WHAT TO WORK ON.
Reproduce the source text from all of the data below line for line, without changing anything. Omit the pictures from your answer.

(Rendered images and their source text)
=-=-=

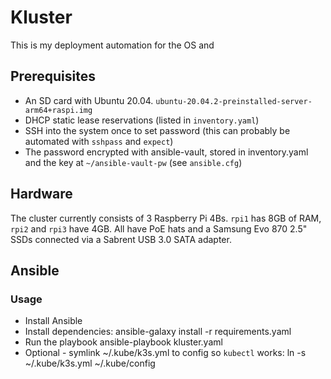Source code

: # Kluster

This is my deployment automation for the OS and

## Prerequisites

* An SD card with Ubuntu 20.04. `ubuntu-20.04.2-preinstalled-server-arm64+raspi.img`
* DHCP static lease reservations (listed in `inventory.yaml`)
* SSH into the system once to set password (this can probably be automated with `sshpass` and `expect`)
* The password encrypted with ansible-vault, stored in inventory.yaml and the key at `~/ansible-vault-pw` (see `ansible.cfg`)

## Hardware

The cluster currently consists of 3 Raspberry Pi 4Bs. `rpi1` has 8GB of RAM, `rpi2` and `rpi3` have 4GB. All have PoE hats and a Samsung Evo 870 2.5" SSDs connected via a Sabrent USB 3.0 SATA adapter.

## Ansible

### Usage

* Install Ansible
* Install dependencies:
    ansible-galaxy install -r requirements.yaml
* Run the playbook
    ansible-playbook kluster.yaml
* Optional - symlink ~/.kube/k3s.yml to config so `kubectl` works:
    ln -s ~/.kube/k3s.yml ~/.kube/config
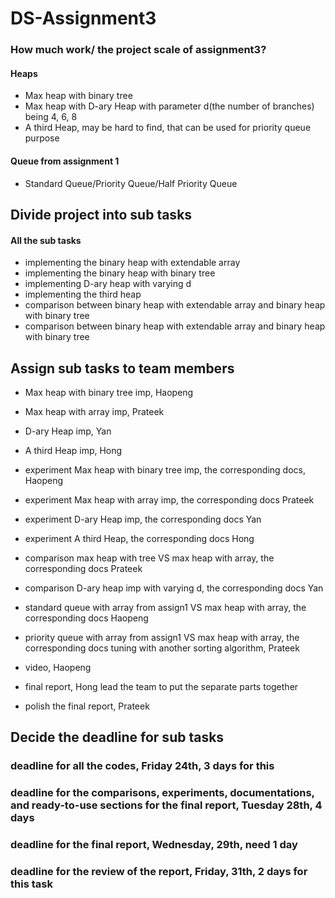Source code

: # DS-Assignment3

### How much work/ the project scale of assignment3?

#### Heaps
- Max heap with binary tree
- Max heap with D-ary Heap with parameter d(the number of branches) being 4, 6, 8
- A third Heap, may be hard to find, that can be used for priority queue purpose


#### Queue from assignment 1
- Standard Queue/Priority Queue/Half Priority Queue


## Divide project into sub tasks
#### All the sub tasks
- implementing the binary heap with extendable array
- implementing the binary heap with binary tree
- implementing D-ary heap with varying d
- implementing the third heap
- comparison between binary heap with extendable array and binary heap with binary tree
- comparison between binary heap with extendable array and binary heap with binary tree


## Assign sub tasks to team members

- Max heap with binary tree imp, Haopeng
- Max heap with array imp, Prateek
- D-ary Heap imp, Yan
- A third Heap imp, Hong

- experiment Max heap with binary tree imp, the corresponding docs, Haopeng
- experiment Max heap with array imp, the corresponding docs Prateek
- experiment D-ary Heap imp, the corresponding docs Yan
- experiment A third Heap, the corresponding docs Hong

- comparison max heap with tree VS max heap with array, the corresponding docs Prateek
- comparison D-ary heap imp with varying d, the corresponding docs Yan
- standard queue with array from assign1 VS max heap with array, the corresponding docs Haopeng
- priority queue with array from assign1 VS max heap with array, the corresponding docs tuning with another sorting algorithm, Prateek

- video, Haopeng
- final report, Hong lead the team to put the separate parts together
- polish the final report, Prateek





## Decide the deadline for sub tasks

### deadline for all the codes, Friday 24th, 3 days for this
### deadline for the comparisons, experiments, documentations, and ready-to-use sections for the final report, **Tuesday 28th**, 4 days
### deadline for the final report, Wednesday, 29th, need 1 day
### deadline for the review of the report, Friday, 31th, 2 days for this task





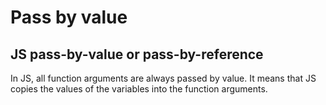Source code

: # Pass by value

## JS pass-by-value or pass-by-reference

In JS, all function arguments are always passed by value. It means that JS copies the values of the variables into the function arguments.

=-=-=

REPLY TO THE EXERCISE.
Source code

: # Kluster

This is my deployment automation for the OS and

## Prerequisites

* An SD card with Ubuntu 20.04. `ubuntu-20.04.2-preinstalled-server-arm64+raspi.img`
* DHCP static lease reservations (listed in `inventory.yaml`)
* SSH into the system once to set password (this can probably be automated with `sshpass` and `expect`)
* The password encrypted with ansible-vault, stored in inventory.yaml and the key at `~/ansible-vault-pw` (see `ansible.cfg`)

## Hardware

The cluster currently consists of 3 Raspberry Pi 4Bs. `rpi1` has 8GB of RAM, `rpi2` and `rpi3` have 4GB. All have PoE hats and a Samsung Evo 870 2.5" SSDs connected via a Sabrent USB 3.0 SATA adapter.

## Ansible

### Usage

* Install Ansible
* Install dependencies:
    ansible-galaxy install -r requirements.yaml
* Run the playbook
    ansible-playbook kluster.yaml
* Optional - symlink ~/.kube/k3s.yml to config so `kubectl` works:
    ln -s ~/.kube/k3s.yml ~/.kube/config
Source code

: # DS-Assignment3

### How much work/ the project scale of assignment3?

#### Heaps
- Max heap with binary tree
- Max heap with D-ary Heap with parameter d(the number of branches) being 4, 6, 8
- A third Heap, may be hard to find, that can be used for priority queue purpose


#### Queue from assignment 1
- Standard Queue/Priority Queue/Half Priority Queue


## Divide project into sub tasks
#### All the sub tasks
- implementing the binary heap with extendable array
- implementing the binary heap with binary tree
- implementing D-ary heap with varying d
- implementing the third heap
- comparison between binary heap with extendable array and binary heap with binary tree
- comparison between binary heap with extendable array and binary heap with binary tree


## Assign sub tasks to team members

- Max heap with binary tree imp, Haopeng
- Max heap with array imp, Prateek
- D-ary Heap imp, Yan
- A third Heap imp, Hong

- experiment Max heap with binary tree imp, the corresponding docs, Haopeng
- experiment Max heap with array imp, the corresponding docs Prateek
- experiment D-ary Heap imp, the corresponding docs Yan
- experiment A third Heap, the corresponding docs Hong

- comparison max heap with tree VS max heap with array, the corresponding docs Prateek
- comparison D-ary heap imp with varying d, the corresponding docs Yan
- standard queue with array from assign1 VS max heap with array, the corresponding docs Haopeng
- priority queue with array from assign1 VS max heap with array, the corresponding docs tuning with another sorting algorithm, Prateek

- video, Haopeng
- final report, Hong lead the team to put the separate parts together
- polish the final report, Prateek





## Decide the deadline for sub tasks

### deadline for all the codes, Friday 24th, 3 days for this
### deadline for the comparisons, experiments, documentations, and ready-to-use sections for the final report, **Tuesday 28th**, 4 days
### deadline for the final report, Wednesday, 29th, need 1 day
### deadline for the review of the report, Friday, 31th, 2 days for this task





Source code

: # Pass by value

## JS pass-by-value or pass-by-reference

In JS, all function arguments are always passed by value. It means that JS copies the values of the variables into the function arguments.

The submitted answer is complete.